What Physical Conditions Should Keep You Away From Naltrexone?

Even if you’re not taking any of the medications listed above, there are other physical conditions that make naltrexone a less-than-ideal medication for your case.

1. Pregnancy and Breastfeeding

Most medications, including naltrexone, are yet to be extensively tested on pregnant mothers. There’s not enough data on whether the medication can harm the fetus.

That said, naltrexone is definitely excreted in breast milk, but the exact effect on the baby is unknown.

2. Opioid Withdrawal Symptoms

Naltrexone therapy must not start unless the patient has already been through the withdrawal symptoms or at least seven days after the last opioid dose.

Taking naltrexone while the symptoms are still active won’t just increase the severity of the symptoms, it’ll also make them last longer than their usual 7-14 day period.

3. Allergy

While naltrexone allergy isn’t common, it’s still possible for a patient to have severe allergic reactions to it. In naltrexone injections, it might show as blisters and rashes near the injection site.
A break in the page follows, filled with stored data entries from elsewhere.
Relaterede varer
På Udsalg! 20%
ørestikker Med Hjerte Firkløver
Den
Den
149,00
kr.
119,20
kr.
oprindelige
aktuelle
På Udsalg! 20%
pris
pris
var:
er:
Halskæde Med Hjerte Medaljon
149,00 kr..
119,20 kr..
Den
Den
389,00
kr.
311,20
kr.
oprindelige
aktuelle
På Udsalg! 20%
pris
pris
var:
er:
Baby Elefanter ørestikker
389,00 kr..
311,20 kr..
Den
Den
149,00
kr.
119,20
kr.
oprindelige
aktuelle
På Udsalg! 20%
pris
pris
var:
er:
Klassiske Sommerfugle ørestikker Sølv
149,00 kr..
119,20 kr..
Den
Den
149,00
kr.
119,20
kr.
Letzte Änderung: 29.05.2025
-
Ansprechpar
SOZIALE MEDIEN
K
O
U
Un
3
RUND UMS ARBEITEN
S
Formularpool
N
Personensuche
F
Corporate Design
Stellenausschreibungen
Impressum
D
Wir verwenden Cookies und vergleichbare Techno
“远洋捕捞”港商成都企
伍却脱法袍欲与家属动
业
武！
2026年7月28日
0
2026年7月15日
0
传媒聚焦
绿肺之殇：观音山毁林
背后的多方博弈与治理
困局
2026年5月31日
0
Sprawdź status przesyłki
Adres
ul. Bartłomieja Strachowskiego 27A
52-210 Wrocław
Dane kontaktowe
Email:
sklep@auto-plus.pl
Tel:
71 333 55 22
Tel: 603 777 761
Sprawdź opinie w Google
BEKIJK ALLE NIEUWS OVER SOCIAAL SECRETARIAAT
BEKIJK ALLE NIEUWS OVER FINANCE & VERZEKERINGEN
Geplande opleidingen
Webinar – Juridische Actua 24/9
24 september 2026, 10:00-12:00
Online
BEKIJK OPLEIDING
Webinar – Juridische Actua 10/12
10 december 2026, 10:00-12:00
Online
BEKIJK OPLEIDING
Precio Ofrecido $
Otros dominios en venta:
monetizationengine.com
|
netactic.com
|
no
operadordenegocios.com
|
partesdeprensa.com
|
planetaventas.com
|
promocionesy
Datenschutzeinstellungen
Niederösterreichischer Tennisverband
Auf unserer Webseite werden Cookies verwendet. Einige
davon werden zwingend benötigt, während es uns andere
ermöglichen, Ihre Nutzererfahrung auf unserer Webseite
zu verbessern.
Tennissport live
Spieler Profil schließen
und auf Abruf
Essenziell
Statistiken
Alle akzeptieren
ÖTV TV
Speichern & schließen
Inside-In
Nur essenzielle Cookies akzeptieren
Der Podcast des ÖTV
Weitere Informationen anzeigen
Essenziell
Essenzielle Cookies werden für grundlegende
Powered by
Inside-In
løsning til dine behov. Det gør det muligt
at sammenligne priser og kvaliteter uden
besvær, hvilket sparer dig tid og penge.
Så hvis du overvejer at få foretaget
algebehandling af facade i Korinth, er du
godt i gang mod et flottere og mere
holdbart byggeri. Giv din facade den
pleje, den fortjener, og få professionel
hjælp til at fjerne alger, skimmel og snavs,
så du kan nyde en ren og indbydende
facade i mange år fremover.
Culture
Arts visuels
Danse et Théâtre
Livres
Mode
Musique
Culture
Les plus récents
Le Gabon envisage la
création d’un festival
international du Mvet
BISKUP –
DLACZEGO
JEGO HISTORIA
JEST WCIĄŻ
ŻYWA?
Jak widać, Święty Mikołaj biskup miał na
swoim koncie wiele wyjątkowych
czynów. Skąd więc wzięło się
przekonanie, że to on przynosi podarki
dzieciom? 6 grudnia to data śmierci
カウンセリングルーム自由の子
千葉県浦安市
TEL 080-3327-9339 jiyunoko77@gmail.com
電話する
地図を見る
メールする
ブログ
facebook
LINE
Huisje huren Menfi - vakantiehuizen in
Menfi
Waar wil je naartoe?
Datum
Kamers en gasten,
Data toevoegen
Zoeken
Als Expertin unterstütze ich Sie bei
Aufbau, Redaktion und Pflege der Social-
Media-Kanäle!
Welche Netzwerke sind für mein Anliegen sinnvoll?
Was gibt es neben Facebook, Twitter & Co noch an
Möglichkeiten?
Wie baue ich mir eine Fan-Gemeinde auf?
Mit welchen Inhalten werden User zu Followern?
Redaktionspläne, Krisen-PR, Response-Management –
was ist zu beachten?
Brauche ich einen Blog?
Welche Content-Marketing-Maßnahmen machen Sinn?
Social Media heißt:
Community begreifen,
If the patient is trying naltrexone for the first time, an allergy test is necessary.

4. Kidney and Liver Diseases

Your kidney and liver work hand in hand to help your body break down and remove naltrexone from your system.

The liver breaks down the naltrexone components from your blood, and the kidney filters them out so they can be removed through your urine.

If you have any diseases in either organ, you should inform your doctor. They will run some tests and see whether your body would be able to handle naltrexone therapy.

5. Recent History of Opioid Overdose

If the patient has recently overdosed on any opioid, going on naltrexone therapy isn’t a good idea.

An overdose usually means a longer period of withdrawal symptoms for the next two weeks. Taking naltrexone during this period will exacerbate those side effects and make them potentially life-threatening.

If the patient can’t go through the withdrawal symptoms without the aid of a drug, gradually transitioning from opioids using a partial agonist like buprenorphine can be a useful approach.

Final Words

Naltrexone is among the most common drugs to use against opioid addiction. The mechanism of action makes opioids less desirable, and they can help the patient push through the second phase of therapy.

However, naltrexone should be used with caution, as it can interact with other drugs. It also shouldn’t be used for breastfeeding women or any patient with liver or kidney diseases.

Lastly, naltrexone therapy should be postponed until withdrawal symptoms completelysubside.